TRY IT: A single number is needed: how many lines of the data hold the word "Microsemi".

DATA RECORDS:
====
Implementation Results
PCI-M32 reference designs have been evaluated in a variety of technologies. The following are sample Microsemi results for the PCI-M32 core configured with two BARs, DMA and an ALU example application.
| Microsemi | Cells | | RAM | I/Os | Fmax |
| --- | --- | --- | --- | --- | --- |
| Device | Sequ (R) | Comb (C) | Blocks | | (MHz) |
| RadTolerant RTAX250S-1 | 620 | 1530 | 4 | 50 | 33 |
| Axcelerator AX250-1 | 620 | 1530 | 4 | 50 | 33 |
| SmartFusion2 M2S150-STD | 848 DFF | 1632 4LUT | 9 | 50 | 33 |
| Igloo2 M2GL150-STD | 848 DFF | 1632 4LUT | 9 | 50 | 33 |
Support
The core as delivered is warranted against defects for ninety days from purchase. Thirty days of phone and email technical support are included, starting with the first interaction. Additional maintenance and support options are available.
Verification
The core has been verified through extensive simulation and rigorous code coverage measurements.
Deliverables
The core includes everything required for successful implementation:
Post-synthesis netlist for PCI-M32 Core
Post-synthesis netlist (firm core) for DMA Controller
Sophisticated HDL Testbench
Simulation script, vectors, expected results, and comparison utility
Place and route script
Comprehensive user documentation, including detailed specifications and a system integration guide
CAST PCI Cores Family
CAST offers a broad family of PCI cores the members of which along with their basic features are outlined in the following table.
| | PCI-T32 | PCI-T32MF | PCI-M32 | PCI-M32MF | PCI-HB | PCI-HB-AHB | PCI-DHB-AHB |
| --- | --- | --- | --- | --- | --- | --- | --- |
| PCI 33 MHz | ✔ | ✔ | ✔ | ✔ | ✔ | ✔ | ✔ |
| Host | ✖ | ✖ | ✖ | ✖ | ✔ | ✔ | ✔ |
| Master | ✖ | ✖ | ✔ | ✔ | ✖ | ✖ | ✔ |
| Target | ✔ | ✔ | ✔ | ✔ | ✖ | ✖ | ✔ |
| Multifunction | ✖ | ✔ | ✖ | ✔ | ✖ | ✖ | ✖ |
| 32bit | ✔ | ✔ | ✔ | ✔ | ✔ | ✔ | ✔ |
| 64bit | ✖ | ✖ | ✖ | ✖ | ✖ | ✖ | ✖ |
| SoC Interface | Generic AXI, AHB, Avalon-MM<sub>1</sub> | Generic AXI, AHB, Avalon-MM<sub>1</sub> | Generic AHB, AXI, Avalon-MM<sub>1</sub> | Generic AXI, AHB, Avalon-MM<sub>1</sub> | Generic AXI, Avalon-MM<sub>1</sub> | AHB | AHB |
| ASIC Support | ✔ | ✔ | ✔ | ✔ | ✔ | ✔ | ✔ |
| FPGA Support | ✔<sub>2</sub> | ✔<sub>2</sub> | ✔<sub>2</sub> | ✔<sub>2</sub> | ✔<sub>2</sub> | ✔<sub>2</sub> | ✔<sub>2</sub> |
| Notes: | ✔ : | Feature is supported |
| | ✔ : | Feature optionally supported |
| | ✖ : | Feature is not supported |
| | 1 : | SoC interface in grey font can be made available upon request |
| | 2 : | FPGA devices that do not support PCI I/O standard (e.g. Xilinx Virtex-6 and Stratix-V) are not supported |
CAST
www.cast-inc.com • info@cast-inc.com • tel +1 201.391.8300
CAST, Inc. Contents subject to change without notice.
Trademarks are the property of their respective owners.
====
YOUR SOLUTION: 2